- [Instructions for the task]
Could you transcribe each entry below exactly, minus the images?

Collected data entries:
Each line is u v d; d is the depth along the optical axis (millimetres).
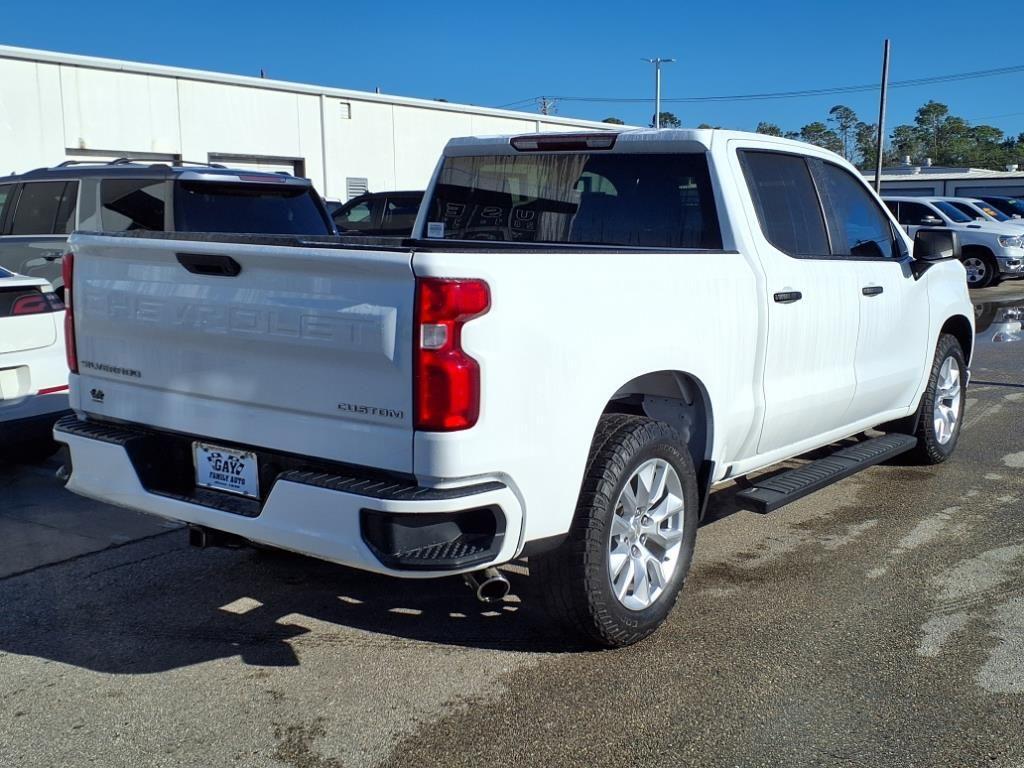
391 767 3215
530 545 3488
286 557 5133
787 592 4637
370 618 4379
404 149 27625
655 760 3244
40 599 4574
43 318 6141
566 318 3488
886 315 5699
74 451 4117
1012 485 6402
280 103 24375
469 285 3162
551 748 3318
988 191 42406
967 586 4703
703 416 4391
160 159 22172
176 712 3564
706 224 4711
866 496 6168
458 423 3178
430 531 3254
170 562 5051
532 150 5223
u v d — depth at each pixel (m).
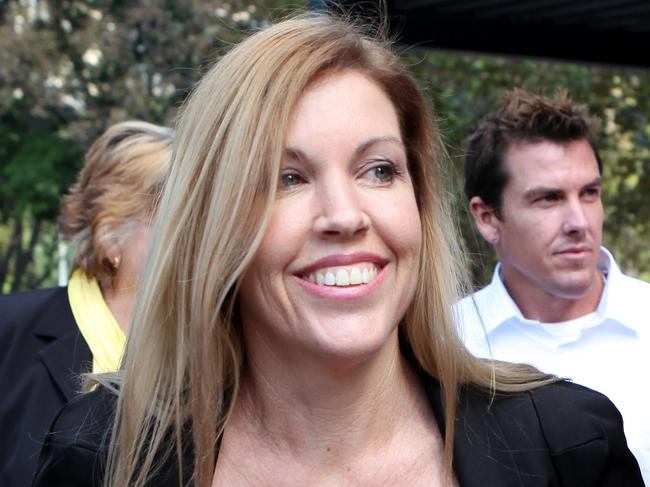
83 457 2.25
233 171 2.01
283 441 2.15
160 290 2.15
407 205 2.08
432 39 5.32
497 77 8.95
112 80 15.33
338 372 2.07
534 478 2.12
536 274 3.54
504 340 3.62
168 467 2.18
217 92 2.07
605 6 5.29
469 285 2.41
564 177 3.51
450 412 2.15
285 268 2.03
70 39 15.59
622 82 9.30
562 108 3.58
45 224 18.47
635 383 3.38
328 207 1.99
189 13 14.20
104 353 3.08
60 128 16.91
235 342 2.23
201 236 2.09
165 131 3.47
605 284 3.57
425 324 2.21
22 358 3.16
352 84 2.09
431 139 2.28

- [Written answer]
Each line is u v d; d is the depth along the optical axis (millimetres).
391 767 3215
530 545 3488
286 557 5133
787 592 4637
370 618 4379
404 149 27625
655 760 3244
40 599 4574
43 318 6141
566 318 3488
886 315 5699
74 451 4117
1012 485 6402
280 103 24375
469 285 3162
551 748 3318
988 191 42406
967 586 4703
703 416 4391
160 159 22172
176 712 3564
706 224 4711
866 496 6168
458 423 3178
430 531 3254
170 562 5051
532 150 5223
u v d — depth at each pixel (m).
83 457 2.25
233 171 2.01
283 441 2.15
160 290 2.15
407 205 2.08
432 39 5.32
497 77 8.95
112 80 15.33
338 372 2.07
534 478 2.12
536 274 3.54
504 340 3.62
168 467 2.18
217 92 2.07
605 6 5.29
469 285 2.41
564 177 3.51
450 412 2.15
285 268 2.03
70 39 15.59
622 82 9.30
562 108 3.58
45 224 18.47
635 383 3.38
328 207 1.99
189 13 14.20
104 353 3.08
60 128 16.91
235 342 2.23
201 236 2.09
165 131 3.47
605 284 3.57
425 324 2.21
22 358 3.16
352 84 2.09
431 139 2.28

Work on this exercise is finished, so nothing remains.